Ossenworst, Böcklin en Bob
Op een warme middag liep ik een kamer binnen waar ik nog niet eerder was geweest. Daar zat Bob. Hij keek me aan met een blik die aftastte. In zijn hand een boterham met ossenworst. Toen ik daar iets over zei, gewoon en luchtig, brak zijn gezicht een beetje open. De spanning zakte. Alsof we via die worst even in hetzelfde Amsterdam zaten.
Bob was ooit musicus. Na een hersenbloeding was zijn leven veranderd. Zijn woorden kwamen moeizamer. Hij sprak weinig, maar als je ruimte gaf, kwam er iets. Hij had zijn muziek moeten loslaten, maar hij bleef mensen bedanken. Gaf complimenten. Er zat zachtheid onder zijn terughoudendheid. Zijn kamer hing vol glas, het licht danste erin. En tegenover zijn bed hing een poster van dat schilderij: Die Toteninsel van Böcklin.
Ik herkende het meteen. Böcklin raakt me altijd. Dat hij juist dit werk tegenover zijn had hangen, vond ik mooi maar maakte mij ook nieuwsgierig. En ik denk dat hij dat voelde. We spraken er vaak over. Niet groots of diep filosofisch. Gewoon vragen. “Wat zie je erin?” vroeg ik. Hij keek lang. “Licht,” zei hij, “maar vooral donkerte.” Ik zei weinig. Ik stelde alleen vragen. En Bob sprak.
Ik kwam nog drie keer terug. Elke keer kwamen we uit bij het schilderij. De figuur in de boot. Het water. De stilte. Soms zei hij: “Misschien wil die man gewoon ergens aankomen.” En dan bleven we even stil.
We spraken ook over zijn vrouw. Of beter gezegd: Bob sprak. “Ze is thuis. En ik ben hier.” Zijn stem was zacht. “Ik wil niet dat ze zich zorgen maakt. Maar ik mis haar. Heel erg.” Het hoefde niet groter gemaakt te worden. Het was precies wat het was.
In de gesprekken tussen hem en zijn vrouw kwam langzaam iets los. Geen grote woorden over afscheid. Maar een soort samen weten. Het schilderij hielp. Het gaf iets om op terug te vallen. Niet om uit te leggen, maar om samen naar te kijken.

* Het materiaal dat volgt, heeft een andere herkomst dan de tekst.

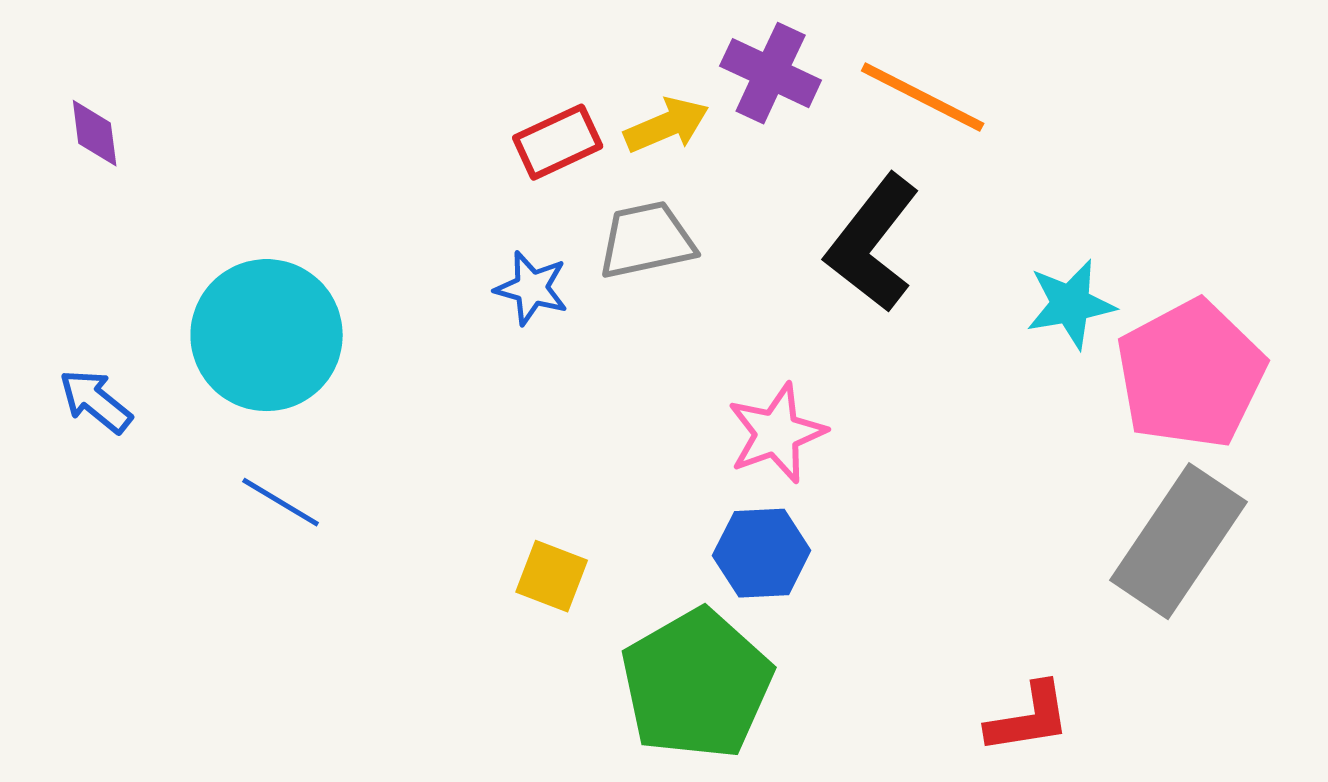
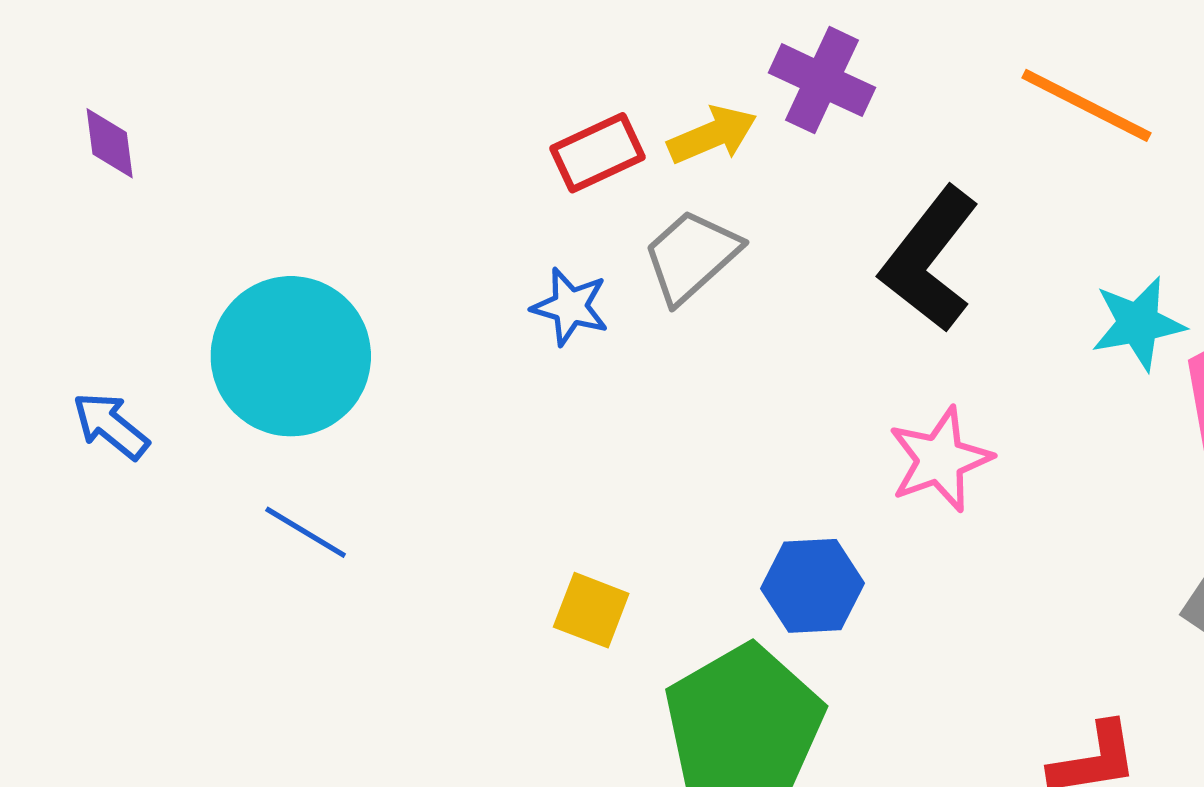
orange line: (923, 97) -> (1086, 105), moved
gray trapezoid: (647, 240) -> (691, 256), turned -30
pink star: (777, 433) -> (940, 459), moved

Op een middag zat ik op zijn kamer samen met zijn vrouw. Hun stemmen waren rustig. Niet omdat het makkelijk was, maar omdat er vertrouwen was. Hij hoefde haar niet te sparen. Zij hoefde hem niet te beschermen. Daarin zat hun kracht.
Een paar weken later overleed Bob.
Het voelde niet als een plots einde. Eerder als iets wat volgde op wat al gaande was. Er hoefde weinig gezegd te worden. De dood was voor Bob geen beladen onderwerp meer. Het was iets wat ruimte had gekregen.
Hij had zijn muziek losgelaten. Maar hij vond een ander soort rust. Door te kijken. Door te spreken. En vooral doordat er ruimte was om gewoon te zijn. Die Toteninsel hing er niet als decor. Het hielp hem iets begrijpen. Iets toelaten. De dood, niet als breuk, maar als reis. En misschien, in stilte, als thuiskomen.